Migration éditoriale : La Manufacture de livres comme nouveau territoire

Oppel - Topin - Forma

Nous aurions pu penser qu’en tournant la page Rivages François Guérif prendrait une retraite bien méritée, il n’en est rien comme le prouve son arrivée, inattendue, chez Gallmeister. Mais, si l’on ne s’inquiète pas trop de l’avenir de l’homme ayant publié plus de 1 000 livres, on se demande plus ce que va devenir la collection mythique. Les premiers éléments de réponse sont apparus avec l’arrivée au catalogue de La Manufacture de livres de trois pointures françaises du catalogue Rivages/Noir. Voici un petit retour sur ces nouveaux titres, commentés par leur éditeur Pierre Fourniaud.

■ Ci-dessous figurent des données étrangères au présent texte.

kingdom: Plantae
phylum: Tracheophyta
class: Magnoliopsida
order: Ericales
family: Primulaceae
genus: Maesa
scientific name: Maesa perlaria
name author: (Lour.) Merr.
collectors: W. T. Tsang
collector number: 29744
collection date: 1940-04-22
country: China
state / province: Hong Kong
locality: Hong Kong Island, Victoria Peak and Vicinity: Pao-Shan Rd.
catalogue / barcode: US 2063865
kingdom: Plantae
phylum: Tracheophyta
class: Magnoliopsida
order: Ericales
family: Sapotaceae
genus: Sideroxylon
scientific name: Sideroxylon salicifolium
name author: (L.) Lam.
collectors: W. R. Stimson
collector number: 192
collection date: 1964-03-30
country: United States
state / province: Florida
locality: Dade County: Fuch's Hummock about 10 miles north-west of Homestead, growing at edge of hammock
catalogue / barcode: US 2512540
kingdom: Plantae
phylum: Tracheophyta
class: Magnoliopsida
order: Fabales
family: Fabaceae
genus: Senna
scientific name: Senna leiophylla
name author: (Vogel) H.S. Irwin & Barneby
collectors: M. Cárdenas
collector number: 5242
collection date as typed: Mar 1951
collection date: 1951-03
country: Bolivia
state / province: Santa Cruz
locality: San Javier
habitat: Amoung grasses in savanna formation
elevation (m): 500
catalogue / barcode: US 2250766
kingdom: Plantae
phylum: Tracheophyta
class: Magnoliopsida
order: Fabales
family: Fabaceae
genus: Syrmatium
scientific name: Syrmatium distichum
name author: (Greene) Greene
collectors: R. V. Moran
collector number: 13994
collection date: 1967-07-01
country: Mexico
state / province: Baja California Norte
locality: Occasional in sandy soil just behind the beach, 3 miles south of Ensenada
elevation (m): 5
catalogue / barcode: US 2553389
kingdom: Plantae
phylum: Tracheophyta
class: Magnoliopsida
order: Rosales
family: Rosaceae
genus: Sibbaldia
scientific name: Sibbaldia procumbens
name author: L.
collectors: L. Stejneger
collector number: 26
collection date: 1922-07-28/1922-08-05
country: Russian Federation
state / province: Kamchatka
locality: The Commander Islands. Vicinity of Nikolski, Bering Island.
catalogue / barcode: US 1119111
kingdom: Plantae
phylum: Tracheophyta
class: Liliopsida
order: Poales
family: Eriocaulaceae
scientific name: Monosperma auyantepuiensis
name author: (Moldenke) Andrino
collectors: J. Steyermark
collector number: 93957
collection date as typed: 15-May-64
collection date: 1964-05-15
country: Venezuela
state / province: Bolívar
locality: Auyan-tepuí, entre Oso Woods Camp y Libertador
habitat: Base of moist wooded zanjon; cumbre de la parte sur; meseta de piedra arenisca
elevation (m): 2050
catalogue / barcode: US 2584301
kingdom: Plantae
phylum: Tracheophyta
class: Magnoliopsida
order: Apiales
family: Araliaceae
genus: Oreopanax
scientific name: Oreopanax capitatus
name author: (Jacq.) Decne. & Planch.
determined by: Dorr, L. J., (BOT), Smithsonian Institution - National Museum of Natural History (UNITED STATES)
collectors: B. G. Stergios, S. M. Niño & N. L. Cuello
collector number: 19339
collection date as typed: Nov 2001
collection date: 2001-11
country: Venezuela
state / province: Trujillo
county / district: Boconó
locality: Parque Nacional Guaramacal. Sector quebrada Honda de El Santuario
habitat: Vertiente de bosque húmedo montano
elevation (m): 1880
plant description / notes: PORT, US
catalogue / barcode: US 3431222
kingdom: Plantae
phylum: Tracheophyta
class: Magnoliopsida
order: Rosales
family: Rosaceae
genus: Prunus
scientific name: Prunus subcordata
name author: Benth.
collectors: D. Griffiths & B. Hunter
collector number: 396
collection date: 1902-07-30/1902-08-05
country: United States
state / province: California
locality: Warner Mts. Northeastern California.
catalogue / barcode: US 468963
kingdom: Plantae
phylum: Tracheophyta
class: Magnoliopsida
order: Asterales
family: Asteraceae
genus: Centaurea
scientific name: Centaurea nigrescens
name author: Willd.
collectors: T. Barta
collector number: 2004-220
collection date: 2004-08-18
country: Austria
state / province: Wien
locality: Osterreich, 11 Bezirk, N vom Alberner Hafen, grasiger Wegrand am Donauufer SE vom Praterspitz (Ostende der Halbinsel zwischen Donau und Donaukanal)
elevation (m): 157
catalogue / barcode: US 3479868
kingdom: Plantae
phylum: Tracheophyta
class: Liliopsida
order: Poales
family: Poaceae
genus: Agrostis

L’Exil des mécréants, Tito TopinLa Manufacture de livres

« Je me souviens avec nostalgie de 55 de fièvre de Tito Topin qui parlait de la fin du protectorat au Maroc »*. Et oui, 55 de fièvre, cela ne nous rajeunit pas, mais force est de constater que Tito Topin, à plus de quatre-vingt ans, n’a rien perdu de sa verve. L’auteur surprend avec une anticipation religieuse qui fait froid dans le dos, comme l’explique son éditeur : « J’ai été surpris et séduit par ce roman noir d’anticipation qui nous parle avec une ironie désespérante du monde comme il sombre sous les coups des religions. Un roman noir politique ».
Le pitch est simple, et diablement efficace, jugez plutôt : « Sous l’impulsion des États-Unis, de l’Arabie Saoudite, et d’Israël les États, lassés des guerres interconfessionnelles, ont décrété que l’ennemi n’était pas celui qui pratiquait une autre religion que la leur, mais celui qui n’en avait aucune. » Moralité le monde est facile à gérer, binaire, religieux ou pas, ennemi ou non. En France, les choses sont simples, les réfractaires, on les spolie, on les déchoit de la nationalité et on les exile. C’est comme ça que Boris Prévert, journaliste n’ayant cessé de dénoncer toutes les formes de fanatisme religieux, va fuir vers le Portugal avec, dans son sillage, un amour contrarié, une femme sur le point d’accoucher, un vieux braqueur en tous genres, et sur ses traces une femme flic à la position ambivalente et un tueur… Sombre, désespéré, mais entrecoupé d’humour, ce court roman est une grande réussite.

19 500 dollars la tonne, Jean-Hugues OppelLa Manufacture de livres

Plus ça va, plus les livres de Jean-Hugues Oppel sortent au compte-gouttes et plus ça va, plus ils semblent courts… Mais ne boudons pas notre plaisir, la qualité reste au rendez-vous. Quatre ans après son dernier roman (Vostok, Rivages), Jean-Hugues Oppel continue son exploration des sous-sols africains. Cette fois-ci, c’est le Nord-Kivu, d’où on extrait la cassitérite, qui rapporte aujourd’hui ce que le coltan rapportait hier. Toutes les convoitises sont attisées et on y trouve des trafiquants en tous genres et Lucy Chan, analyste à la CIA. Mais le livre se passe aussi sur d’autres fronts, les États-Unis et l’Angleterre, avec deux autres personnages : Falcon, un tueur un gage vieillissant qui songe à raccrocher et Mister K un inconnu que tout le monde aimerait démasquer car il affole le monde boursier avec des newsletters détonantes. Comme le souligne très bien Pierre Fourniaud «Oppel nous embarque avec une ironie élégante pour essayer de comprendre la folie du monde livré à la finance. Il s’empare avec beaucoup de plaisir des nouveaux héros : lanceurs d’alertes, financiers devenus fous pour les faire se télescoper avec ceux de l’imaginaire : espions et tueurs professionnels. On jubile et on apprend. »

Albuquerque, de Dominique Forma

La Manufacture de livres

Lorsqu’on s’étonne de la taille de Albuquerque, de Dominique Forma, Pierre Fourniaud nous donne l’explication « Ce road novel s’inscrit parfaitement dans cette nouvelle collection de romans courts adaptés au noir (Antonin Varenne, Franck Bouysse, Jérôme Leroy à paraître) » Nous vous avions vanté le Varenne (Cat 215), et nous persistons avec ce livre. Le scénario tient sur un timbre poste : Jamie a balancé un parrain de la mafia new-yorkaise. Il vit à Albuquerque sous programme de protection fédérale des témoins. Repéré, il doit fuir avec sa femme. C’est lorsque le pitch est aussi ténu qu’on mesure la puissance du romancier. Dominique Forma nous livre une plongée noire et sèche en Amérique avec cette novella serrée qui rend avec brio le pays et les couples qui se délitent.